—¿Qué abadía? —pregunté—. ¿Por qué dice eso?
El anciano no respondió, simplemente asintió con gesto solemne mientras la luz de las velas se reflejaba en sus ojos húmedos. Entonces se volvió para reunirse en silencio con los otros, arrastrando la túnica por el suelo.
—¿Qué quería decir? —inquirió Eddie en cuanto el anciano encapuchado hubo desaparecido—. ¿Por qué intentaba asustarnos?
Sacudí la cabeza.
—Debe de ser una broma —deduje—. Seguramente iban a alguna fiesta.
Eddie frunció el entrecejo, pensativo.
—Eran bastante siniestros, Sue. No tenían pinta de ir de juerga.
Yo suspiré.
—Busquemos el ascensor y volvamos a la habitación. Esta parte del hotel me da miedo; es demasiado oscura y solitaria.
—Eh, se supone que soy yo el que tiene miedo —dijo Eddie, siguiéndome por el pasillo—. Tú eres la valiente, ¿recuerdas?

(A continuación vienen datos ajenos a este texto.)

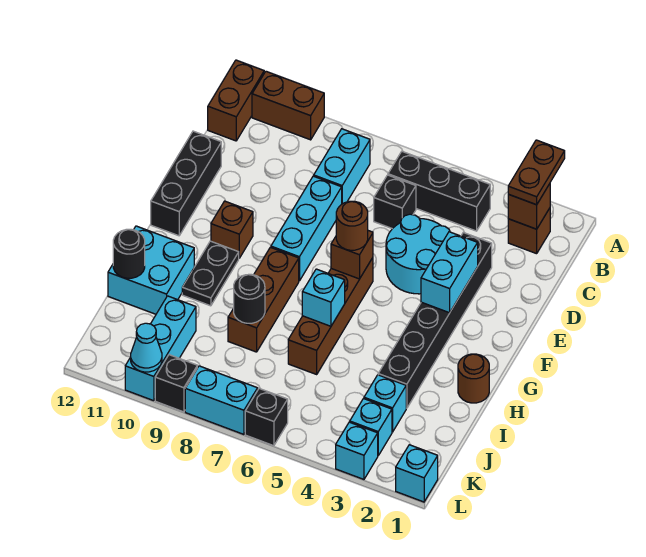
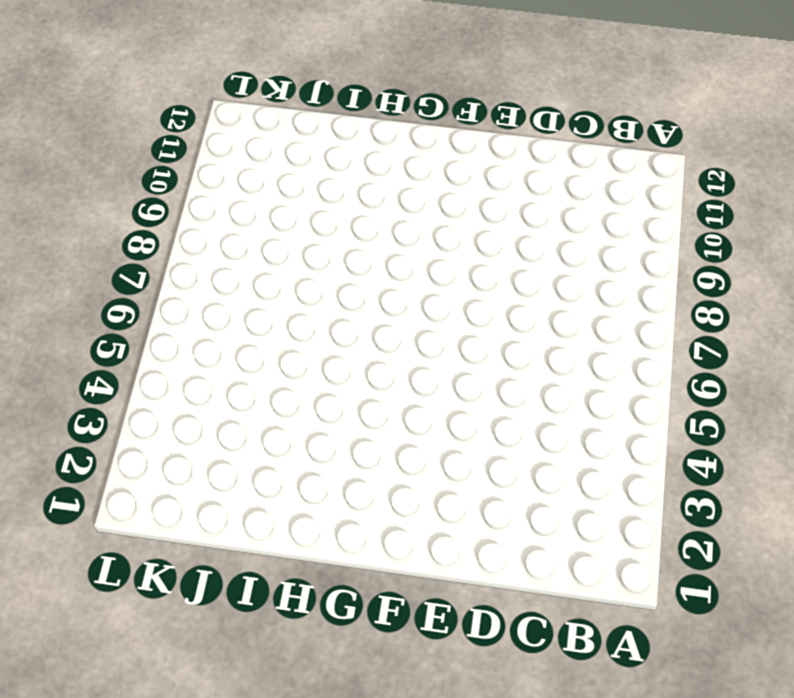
none -> brown 1x2 brick [252,71,324,140]
none -> brown 1x2 brick [208,60,264,141]
none -> brown 1x1 brick [508,208,550,254]
none -> black 1x3 brick [388,152,490,231]

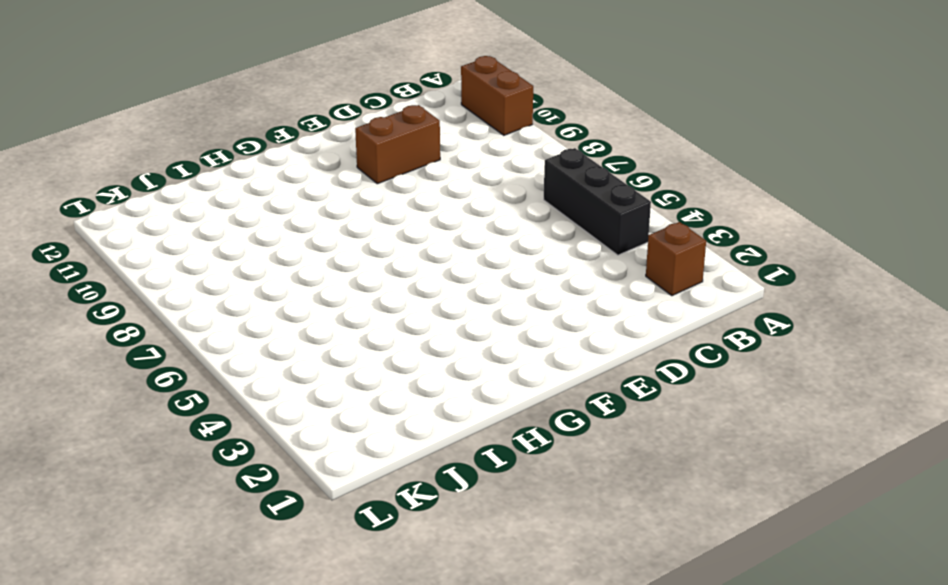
brown 1x2 brick [355,105,440,184] -> brown 1x2 brick moved to [208,60,264,141]
none -> cyan 1x2 brick [314,129,370,204]
none -> black 1x1 brick [374,175,416,229]
none -> black 1x6 brick [378,233,492,408]
none -> cyan 2x2 round brick [386,214,450,294]

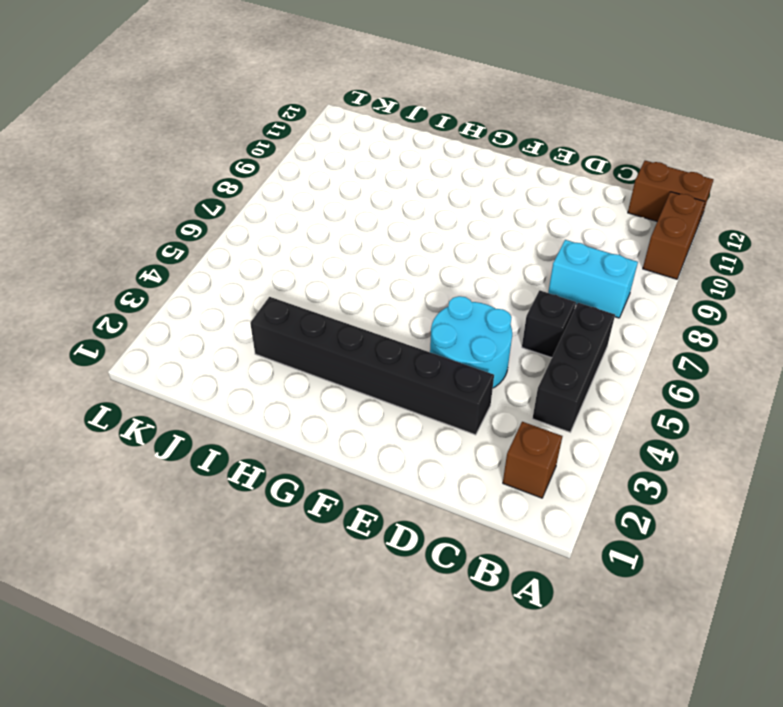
none -> cyan 1x3 brick [271,176,342,281]
none -> black 1x3 brick [151,131,221,236]
none -> brown 1x4 brick [288,258,373,374]
none -> brown 1x1 brick [211,201,253,258]

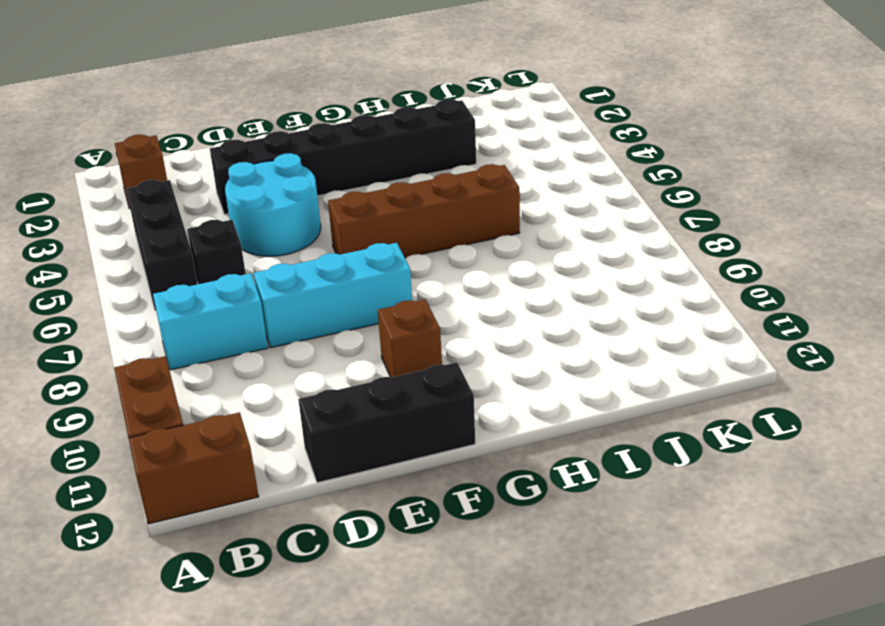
none -> brown 1x3 brick [228,247,299,352]
none -> black 1x2 plate [182,241,239,306]
none -> brown 1x1 round brick [458,354,489,403]
none -> cyan 2x2 brick [108,226,194,314]

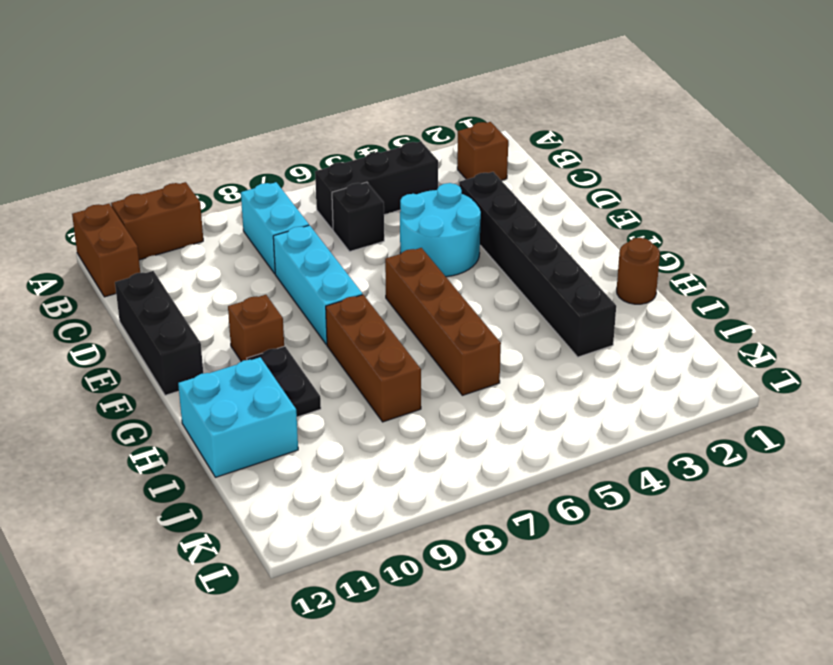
none -> cyan 1x1 brick [364,375,406,432]
none -> cyan 1x3 brick [125,296,196,401]
none -> cyan 1x1 brick [350,399,392,455]
none -> cyan 1x1 brick [396,445,438,502]

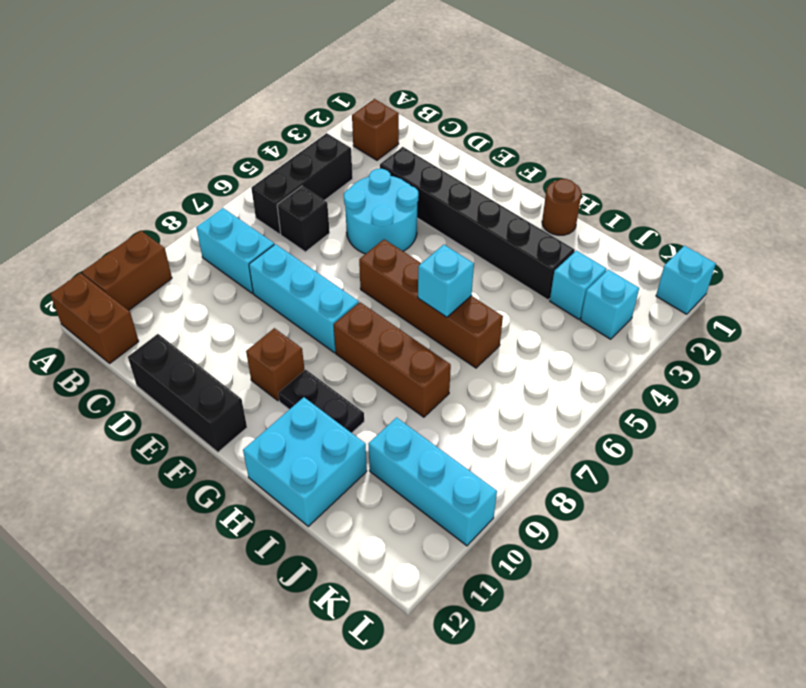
none -> cyan 1x1 brick [336,422,378,479]
none -> black 1x1 brick [245,389,288,446]
none -> cyan 1x2 brick [185,366,258,434]
none -> black 1x1 brick [155,355,197,412]

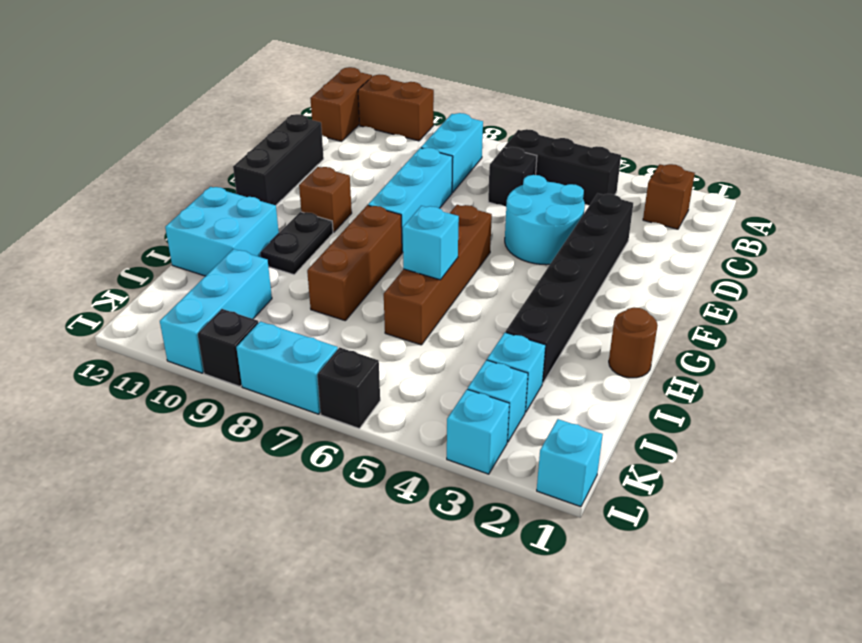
none -> brown 1x1 brick [508,184,550,229]
none -> cyan 1x2 brick [421,232,478,313]
none -> brown 1x1 brick [331,231,373,279]
none -> black 1x1 round brick [233,274,265,323]

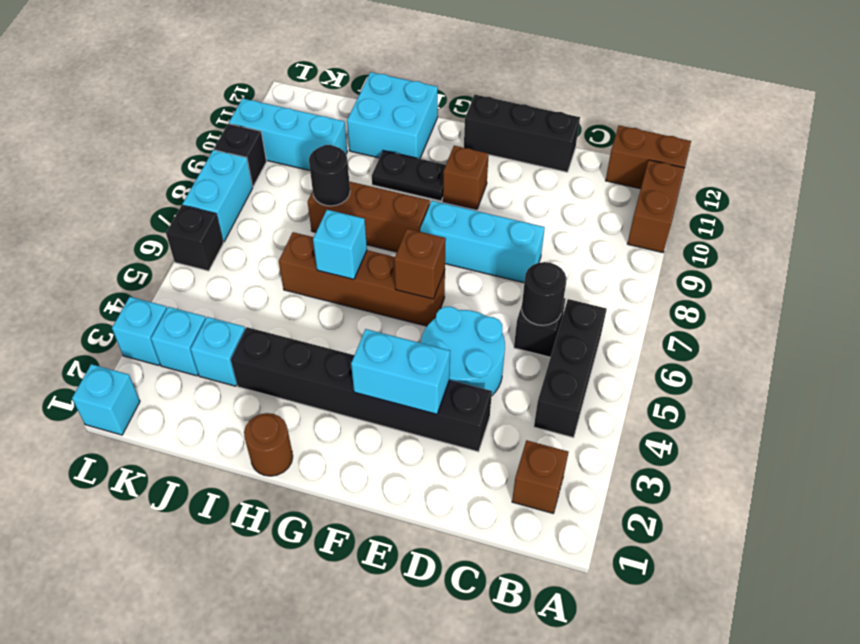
black 1x1 round brick [521,262,567,325] -> black 1x1 round brick moved to [113,229,145,278]
none -> cyan 1x2 brick [314,129,370,204]
none -> brown 1x1 brick [508,184,550,229]
none -> cyan 1x1 cone [131,323,162,372]
none -> brown 1x2 plate [508,140,565,205]

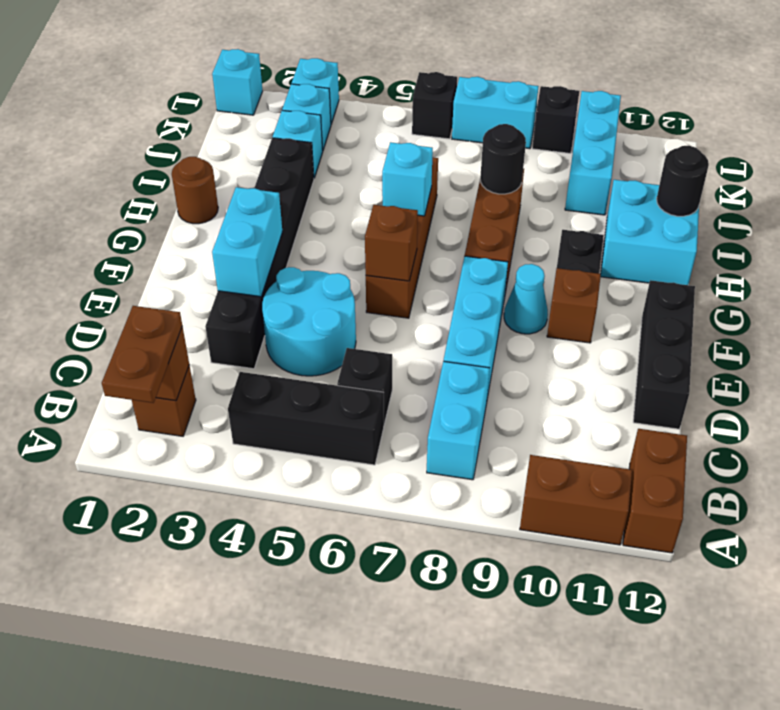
cyan 1x1 cone [504,264,548,334] -> cyan 1x1 cone moved to [131,323,162,372]
none -> brown 1x1 round brick [336,201,368,250]

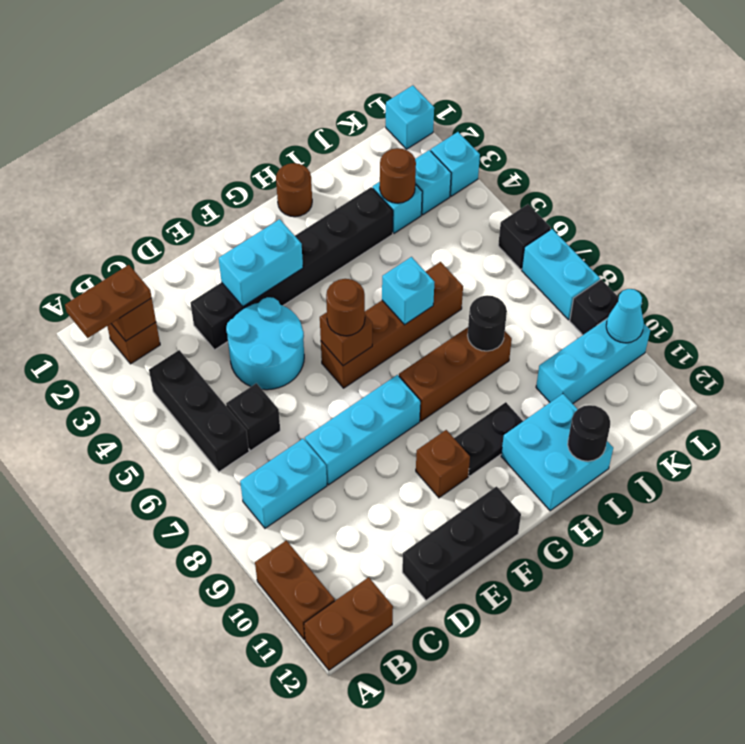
brown 1x1 round brick [380,148,416,203] -> none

Continuamos caminando por aquellos pasillos, sintiéndonos cada vez más perdidos. No había forma de encontrar ni el ascensor ni un modo de salir.
—¿Es que vamos a caminar eternamente? —se lamentó Eddie—. Tiene que haber una salida, ¿no?

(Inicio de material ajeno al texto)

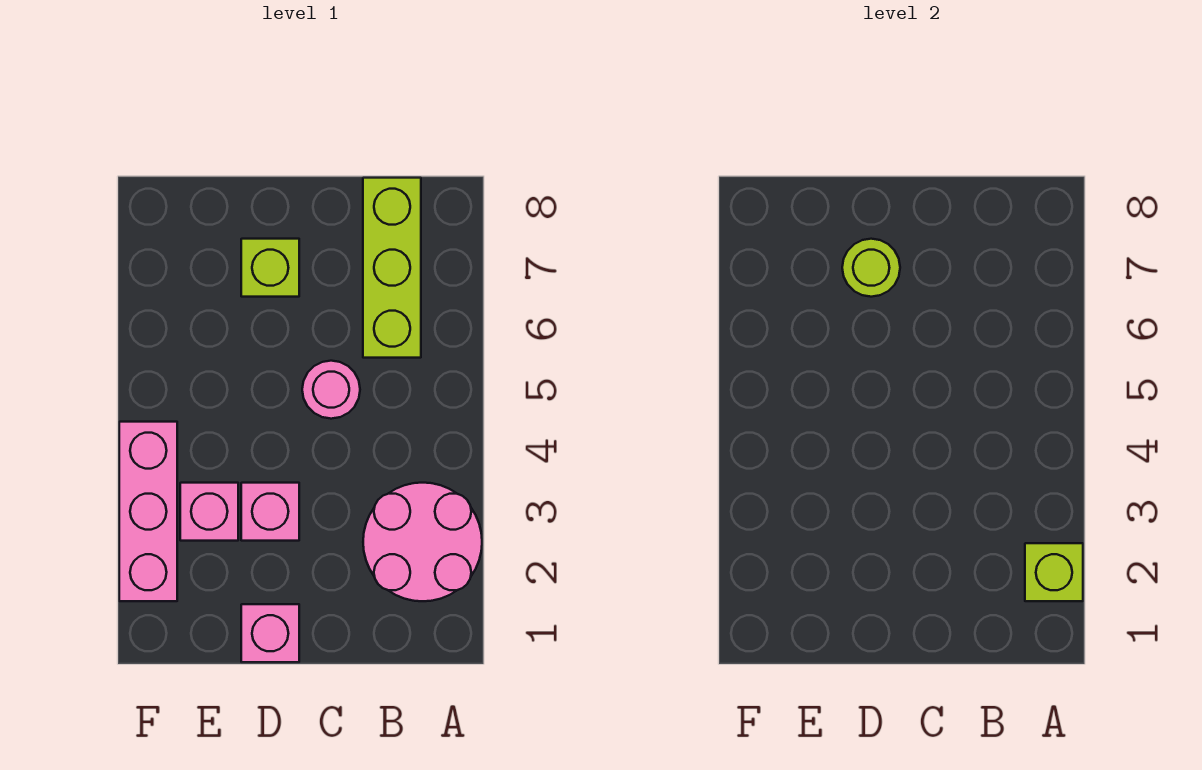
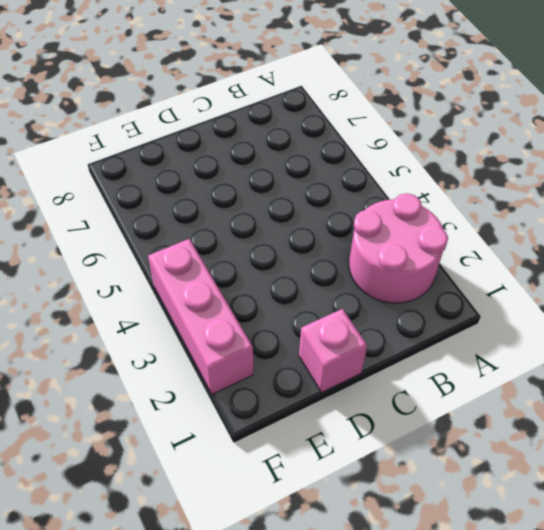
none -> lime 1x3 brick [363,178,421,358]
none -> pink 1x1 round brick [302,361,360,419]

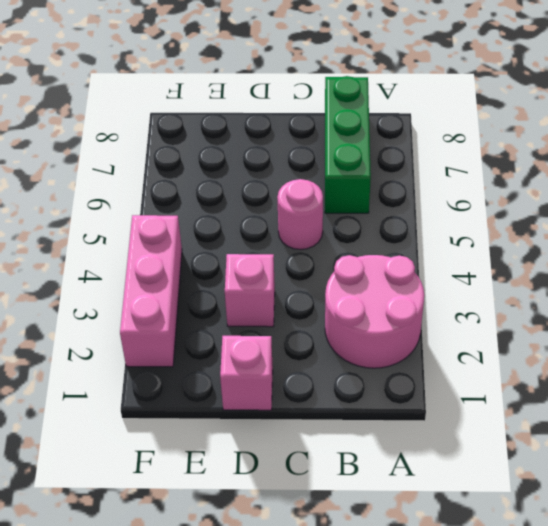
green 1x3 brick [325,76,371,213] -> lime 1x3 brick [363,178,421,358]
none -> lime 1x1 brick [241,239,299,297]
none -> pink 1x1 brick [180,483,238,541]

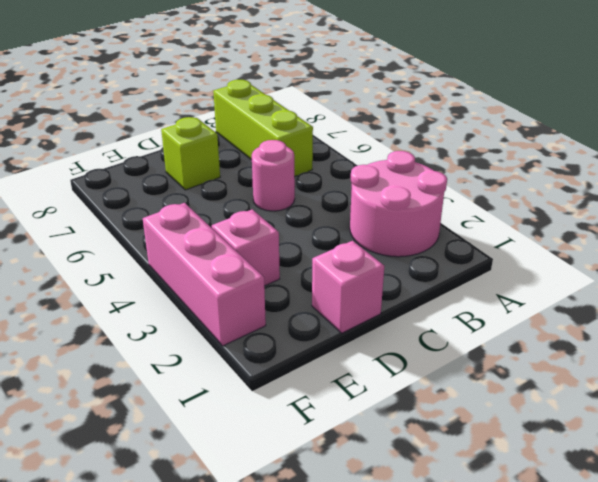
none -> pink 1x1 brick [241,483,299,541]
none -> lime 1x1 brick [1025,543,1083,601]

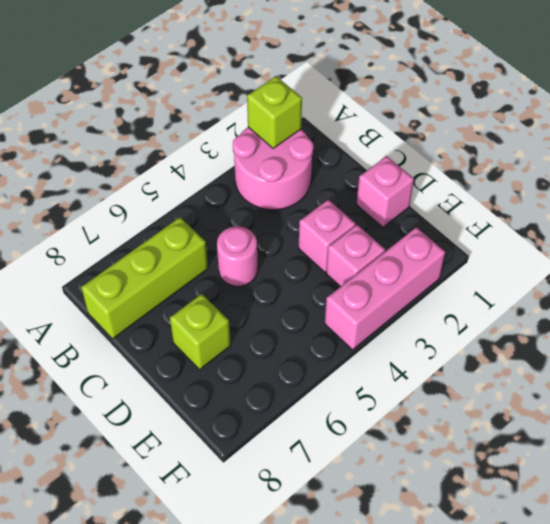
none -> lime 1x1 round brick [842,239,900,297]

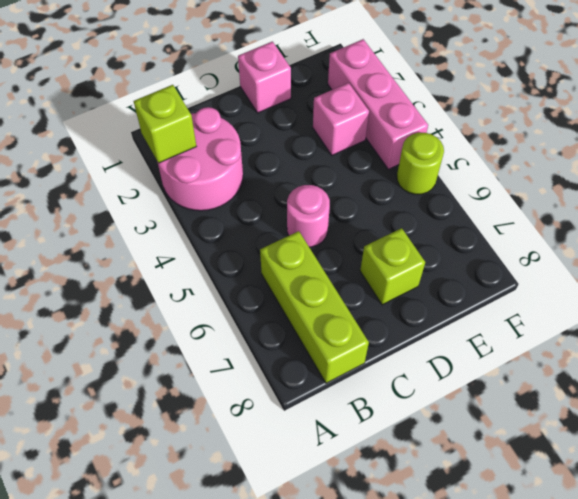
lime 1x1 round brick [397,133,444,194] -> lime 1x1 round brick moved to [842,239,900,297]
none -> pink 1x1 brick [241,483,299,541]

—Volvamos atrás —sugerí—. El taxista ya debe de haberse ido. Regresemos hacia donde vinimos y salgamos por el restaurante.
Eddie se apartó el cabello de la frente.
—Buena idea —murmuró.
Dimos media vuelta e iniciamos el largo camino de regreso al restaurante. Nos resultó fácil; simplemente seguimos el pasillo y doblamos a la izquierda en lugar de a la derecha. Andábamos rápido y sin hablar.
Mientras caminábamos, intenté recordar nuestro apellido y a nuestros padres. Me esforcé en recordar sus caras o cualquier cosa sobre ellos, pero no hubo manera.
Perder la memoria es algo terrorífico; mucho peor que ser perseguido por alguien, puesto que la culpa está en tu interior, en tu propia mente. Resulta imposible escapar o esconderse; es un problema que no puedes resolver y te hace sentir completamente impotente.
Mi única esperanza era que papá y mamá estuvieran esperándonos en la habitación y que pudiesen explicarnos lo que nos había ocurrido.
—¡Oh, no! —exclamó Eddie, interrumpiendo mis pensamientos.
Habíamos llegado al final del pasillo, donde debía estar la puerta de cristal. Pero no había ninguna puerta, ni que diera al restaurante ni a cualquier otra parte.
Eddie y yo estábamos delante de una pared de piedra.